From drug resistance mechanisms to microRNA function in melanoma

Cutaneous melanoma is an aggressive skin cancer that emerges from the unrestrained proliferation of melanocytes, which are the pigment producing cells in the basal layer of the epidermis. Despite the fact that it only accounts for approximately 5% of all skin cancers, melanoma is responsible for the vast majority of skin cancer-related deaths. As more than half of the patients with sporadic melanoma harbour activating mutations in the protein kinase BRAF, the development of small kinase inhibitors targeting mutated BRAF led to an increased overall survival of patients with metastatic melanoma. Despite the initially promising results, the rapidly emerging resistance to these targeted therapies remains a serious clinical issue.
To investigate the mechanisms underlying resistance to targeted therapies, we used in vitro BRAF-mutant drug-sensitive and drug-resistant melanoma cell models that were generated in our laboratory. First, we performed a kinase inhibitor library screening with the aim to identify novel kinase inhibitor combinations to circumvent or delay BRAF inhibitor-induced resistance. We have characterised synergistic kinase inhibitors targeting the MAPK pathway and the cell cycle showing promising effects in BRAF-mutant drug-sensitive and -resistant cells, which could be used as an effective sequential or alternative treatment option for late-stage melanoma patients. Additionally, we investigated the impact of BRAF inhibitors at the transcriptional level by comparing miRNome and transcriptome changes in drug-sensitive and -resistant melanoma cells. We identified miRNAs (e.g. miR-509, miR-708) and genes (e.g. PCSK2, AXL) that were distinctly differentially expressed in resistant compared to sensitive cells. Subsequent co-expression analyses revealed a low MITF/AXL ratio in a subset of resistant cell lines, suggesting that miRNAs might be involved in the switch from one molecular phenotype to another, thus conferring tolerance to targeted therapies.
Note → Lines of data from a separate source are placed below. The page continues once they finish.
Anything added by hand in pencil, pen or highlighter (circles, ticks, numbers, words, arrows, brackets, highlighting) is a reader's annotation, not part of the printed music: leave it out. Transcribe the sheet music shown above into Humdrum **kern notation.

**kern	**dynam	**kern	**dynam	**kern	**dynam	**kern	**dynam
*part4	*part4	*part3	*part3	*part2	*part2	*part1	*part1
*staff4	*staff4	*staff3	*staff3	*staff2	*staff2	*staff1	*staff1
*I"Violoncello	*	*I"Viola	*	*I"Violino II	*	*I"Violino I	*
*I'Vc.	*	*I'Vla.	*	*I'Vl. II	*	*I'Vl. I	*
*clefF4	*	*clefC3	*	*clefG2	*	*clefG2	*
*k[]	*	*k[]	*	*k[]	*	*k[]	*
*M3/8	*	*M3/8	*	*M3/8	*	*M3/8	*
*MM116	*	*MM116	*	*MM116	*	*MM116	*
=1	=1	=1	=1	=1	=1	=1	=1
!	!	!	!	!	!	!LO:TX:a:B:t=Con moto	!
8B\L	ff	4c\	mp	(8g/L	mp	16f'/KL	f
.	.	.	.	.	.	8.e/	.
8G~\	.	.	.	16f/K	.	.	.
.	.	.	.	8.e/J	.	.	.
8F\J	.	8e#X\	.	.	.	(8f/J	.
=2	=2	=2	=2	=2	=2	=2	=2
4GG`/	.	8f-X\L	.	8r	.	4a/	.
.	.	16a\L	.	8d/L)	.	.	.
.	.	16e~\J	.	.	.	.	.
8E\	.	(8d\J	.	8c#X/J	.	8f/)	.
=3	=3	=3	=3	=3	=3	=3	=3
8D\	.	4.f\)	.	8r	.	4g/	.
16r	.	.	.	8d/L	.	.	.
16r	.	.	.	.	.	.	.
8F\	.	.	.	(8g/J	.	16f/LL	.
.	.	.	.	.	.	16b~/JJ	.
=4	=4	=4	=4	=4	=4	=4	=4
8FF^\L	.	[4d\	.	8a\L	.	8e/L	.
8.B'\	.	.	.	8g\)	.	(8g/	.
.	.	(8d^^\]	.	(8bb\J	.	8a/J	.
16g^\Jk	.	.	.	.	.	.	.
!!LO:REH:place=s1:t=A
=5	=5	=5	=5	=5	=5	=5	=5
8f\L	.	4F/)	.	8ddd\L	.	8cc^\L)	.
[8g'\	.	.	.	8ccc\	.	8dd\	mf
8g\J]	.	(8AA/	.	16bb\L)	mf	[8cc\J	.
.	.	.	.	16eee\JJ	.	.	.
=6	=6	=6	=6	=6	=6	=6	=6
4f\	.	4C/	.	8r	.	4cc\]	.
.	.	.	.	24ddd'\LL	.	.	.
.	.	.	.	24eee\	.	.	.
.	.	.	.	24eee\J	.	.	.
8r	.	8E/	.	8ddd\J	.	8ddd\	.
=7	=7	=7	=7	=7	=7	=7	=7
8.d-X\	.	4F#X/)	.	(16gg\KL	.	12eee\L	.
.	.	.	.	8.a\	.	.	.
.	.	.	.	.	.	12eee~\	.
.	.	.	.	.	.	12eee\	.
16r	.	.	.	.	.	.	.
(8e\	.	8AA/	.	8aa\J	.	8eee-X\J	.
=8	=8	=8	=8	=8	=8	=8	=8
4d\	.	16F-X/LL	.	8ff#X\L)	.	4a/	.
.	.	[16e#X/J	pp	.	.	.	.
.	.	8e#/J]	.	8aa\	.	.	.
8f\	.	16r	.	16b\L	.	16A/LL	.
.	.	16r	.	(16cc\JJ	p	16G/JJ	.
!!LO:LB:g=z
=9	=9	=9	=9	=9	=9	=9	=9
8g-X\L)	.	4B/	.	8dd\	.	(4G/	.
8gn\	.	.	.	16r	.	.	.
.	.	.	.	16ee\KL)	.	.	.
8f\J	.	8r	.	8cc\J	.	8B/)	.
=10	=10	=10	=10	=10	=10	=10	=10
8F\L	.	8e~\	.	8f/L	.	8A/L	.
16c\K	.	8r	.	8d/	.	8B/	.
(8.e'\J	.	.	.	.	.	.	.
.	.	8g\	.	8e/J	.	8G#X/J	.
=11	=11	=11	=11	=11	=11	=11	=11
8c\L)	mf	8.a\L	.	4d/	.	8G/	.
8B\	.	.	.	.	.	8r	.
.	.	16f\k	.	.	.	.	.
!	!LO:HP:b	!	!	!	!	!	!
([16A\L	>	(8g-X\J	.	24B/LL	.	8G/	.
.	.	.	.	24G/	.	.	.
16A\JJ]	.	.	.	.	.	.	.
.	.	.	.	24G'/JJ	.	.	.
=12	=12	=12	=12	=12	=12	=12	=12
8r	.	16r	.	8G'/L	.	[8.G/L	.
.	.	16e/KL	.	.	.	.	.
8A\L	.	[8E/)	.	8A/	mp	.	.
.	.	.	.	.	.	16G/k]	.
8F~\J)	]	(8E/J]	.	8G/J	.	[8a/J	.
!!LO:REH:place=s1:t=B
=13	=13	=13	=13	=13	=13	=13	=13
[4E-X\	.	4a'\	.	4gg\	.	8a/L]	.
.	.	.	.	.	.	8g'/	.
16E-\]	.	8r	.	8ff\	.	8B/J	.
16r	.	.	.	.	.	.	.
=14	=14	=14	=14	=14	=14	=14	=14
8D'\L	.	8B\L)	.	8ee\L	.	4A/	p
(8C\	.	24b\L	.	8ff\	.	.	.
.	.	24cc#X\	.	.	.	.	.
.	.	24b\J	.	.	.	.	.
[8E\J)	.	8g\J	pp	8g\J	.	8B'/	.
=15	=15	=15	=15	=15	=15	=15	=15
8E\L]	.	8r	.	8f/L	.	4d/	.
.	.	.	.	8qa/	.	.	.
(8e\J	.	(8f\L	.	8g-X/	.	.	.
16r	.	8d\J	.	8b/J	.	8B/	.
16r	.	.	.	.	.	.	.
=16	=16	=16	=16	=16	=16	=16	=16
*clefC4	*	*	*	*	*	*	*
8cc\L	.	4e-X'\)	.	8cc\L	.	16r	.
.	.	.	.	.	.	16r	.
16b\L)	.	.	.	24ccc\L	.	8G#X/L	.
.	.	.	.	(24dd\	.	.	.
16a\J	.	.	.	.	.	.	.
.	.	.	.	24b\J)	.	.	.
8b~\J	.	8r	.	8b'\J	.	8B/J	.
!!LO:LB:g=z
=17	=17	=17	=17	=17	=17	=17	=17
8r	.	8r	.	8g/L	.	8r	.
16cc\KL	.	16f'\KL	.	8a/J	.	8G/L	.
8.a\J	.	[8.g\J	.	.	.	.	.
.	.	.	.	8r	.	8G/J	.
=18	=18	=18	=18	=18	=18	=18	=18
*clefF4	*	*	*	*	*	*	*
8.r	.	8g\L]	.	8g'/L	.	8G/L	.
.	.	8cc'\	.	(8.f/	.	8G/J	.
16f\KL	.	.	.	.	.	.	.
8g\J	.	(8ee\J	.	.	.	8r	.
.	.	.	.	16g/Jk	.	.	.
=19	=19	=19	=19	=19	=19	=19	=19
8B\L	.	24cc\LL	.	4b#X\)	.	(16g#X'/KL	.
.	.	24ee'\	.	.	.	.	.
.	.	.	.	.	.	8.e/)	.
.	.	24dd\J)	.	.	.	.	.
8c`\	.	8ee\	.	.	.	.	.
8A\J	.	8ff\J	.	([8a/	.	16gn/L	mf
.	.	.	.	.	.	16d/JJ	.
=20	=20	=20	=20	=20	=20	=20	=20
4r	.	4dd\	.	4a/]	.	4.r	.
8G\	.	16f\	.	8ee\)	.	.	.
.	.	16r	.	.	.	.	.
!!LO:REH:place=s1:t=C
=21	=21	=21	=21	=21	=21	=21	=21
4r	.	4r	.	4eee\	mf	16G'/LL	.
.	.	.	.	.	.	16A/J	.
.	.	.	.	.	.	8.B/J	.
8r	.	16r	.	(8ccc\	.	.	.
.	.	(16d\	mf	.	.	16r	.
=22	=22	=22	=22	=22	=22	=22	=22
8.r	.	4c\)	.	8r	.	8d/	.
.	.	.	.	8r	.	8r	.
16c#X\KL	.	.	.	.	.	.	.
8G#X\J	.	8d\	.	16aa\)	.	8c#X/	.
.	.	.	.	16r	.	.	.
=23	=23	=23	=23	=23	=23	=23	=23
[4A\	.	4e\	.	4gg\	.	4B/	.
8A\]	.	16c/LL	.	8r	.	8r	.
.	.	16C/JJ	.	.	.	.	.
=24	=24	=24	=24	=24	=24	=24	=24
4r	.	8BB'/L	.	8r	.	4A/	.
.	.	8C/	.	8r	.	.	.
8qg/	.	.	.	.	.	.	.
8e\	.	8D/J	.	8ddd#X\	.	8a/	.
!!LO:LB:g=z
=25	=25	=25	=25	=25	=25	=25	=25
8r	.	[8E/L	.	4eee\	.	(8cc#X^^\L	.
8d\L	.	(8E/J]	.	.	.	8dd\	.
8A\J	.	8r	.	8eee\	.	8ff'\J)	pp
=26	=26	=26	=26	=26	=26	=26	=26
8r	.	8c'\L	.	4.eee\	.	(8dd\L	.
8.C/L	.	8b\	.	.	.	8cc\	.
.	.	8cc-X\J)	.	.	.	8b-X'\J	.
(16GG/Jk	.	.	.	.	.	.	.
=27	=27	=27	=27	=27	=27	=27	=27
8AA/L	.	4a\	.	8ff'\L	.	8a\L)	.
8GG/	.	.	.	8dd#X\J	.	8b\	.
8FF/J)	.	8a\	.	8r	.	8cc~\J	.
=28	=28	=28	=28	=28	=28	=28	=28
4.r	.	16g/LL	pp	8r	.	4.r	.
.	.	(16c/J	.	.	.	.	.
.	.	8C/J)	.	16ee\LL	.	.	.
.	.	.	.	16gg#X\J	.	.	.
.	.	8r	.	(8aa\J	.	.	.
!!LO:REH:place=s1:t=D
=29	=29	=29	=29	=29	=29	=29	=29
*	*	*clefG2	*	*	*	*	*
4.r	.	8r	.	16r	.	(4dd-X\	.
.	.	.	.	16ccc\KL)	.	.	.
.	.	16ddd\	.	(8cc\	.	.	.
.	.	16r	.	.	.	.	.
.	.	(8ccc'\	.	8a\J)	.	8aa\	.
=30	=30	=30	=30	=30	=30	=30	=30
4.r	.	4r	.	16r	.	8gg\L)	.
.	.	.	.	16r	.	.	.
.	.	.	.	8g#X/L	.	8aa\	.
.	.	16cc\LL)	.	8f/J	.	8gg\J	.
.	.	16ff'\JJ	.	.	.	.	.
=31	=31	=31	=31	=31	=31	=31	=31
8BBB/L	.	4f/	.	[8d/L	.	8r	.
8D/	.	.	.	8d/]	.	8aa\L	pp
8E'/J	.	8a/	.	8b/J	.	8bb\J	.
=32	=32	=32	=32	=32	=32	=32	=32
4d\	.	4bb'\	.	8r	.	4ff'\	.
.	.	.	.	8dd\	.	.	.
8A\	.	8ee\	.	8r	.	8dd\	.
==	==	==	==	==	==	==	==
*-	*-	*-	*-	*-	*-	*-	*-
Finally, we applied a method based on cross-linking ligation and sequencing of hybrids (qCLASH) to provide a comprehensive snapshot of the miRNA targetome in our BRAF-mutant melanoma cells. To our knowledge, we implemented for the first time a CLASH-based method to cancer cells, and identified over 8k direct and distinct miRNA-target interactions in melanoma cells, including many with non-predicted and non-canonical binding characteristics, thus expanding the pool of miRNA-target interactions. Taken together, these results provide new insights into complex and heterogeneous responses to BRAF inhibition, adding an additional level of complexity to drug-induced (post-) transcriptional network rewiring in melanoma.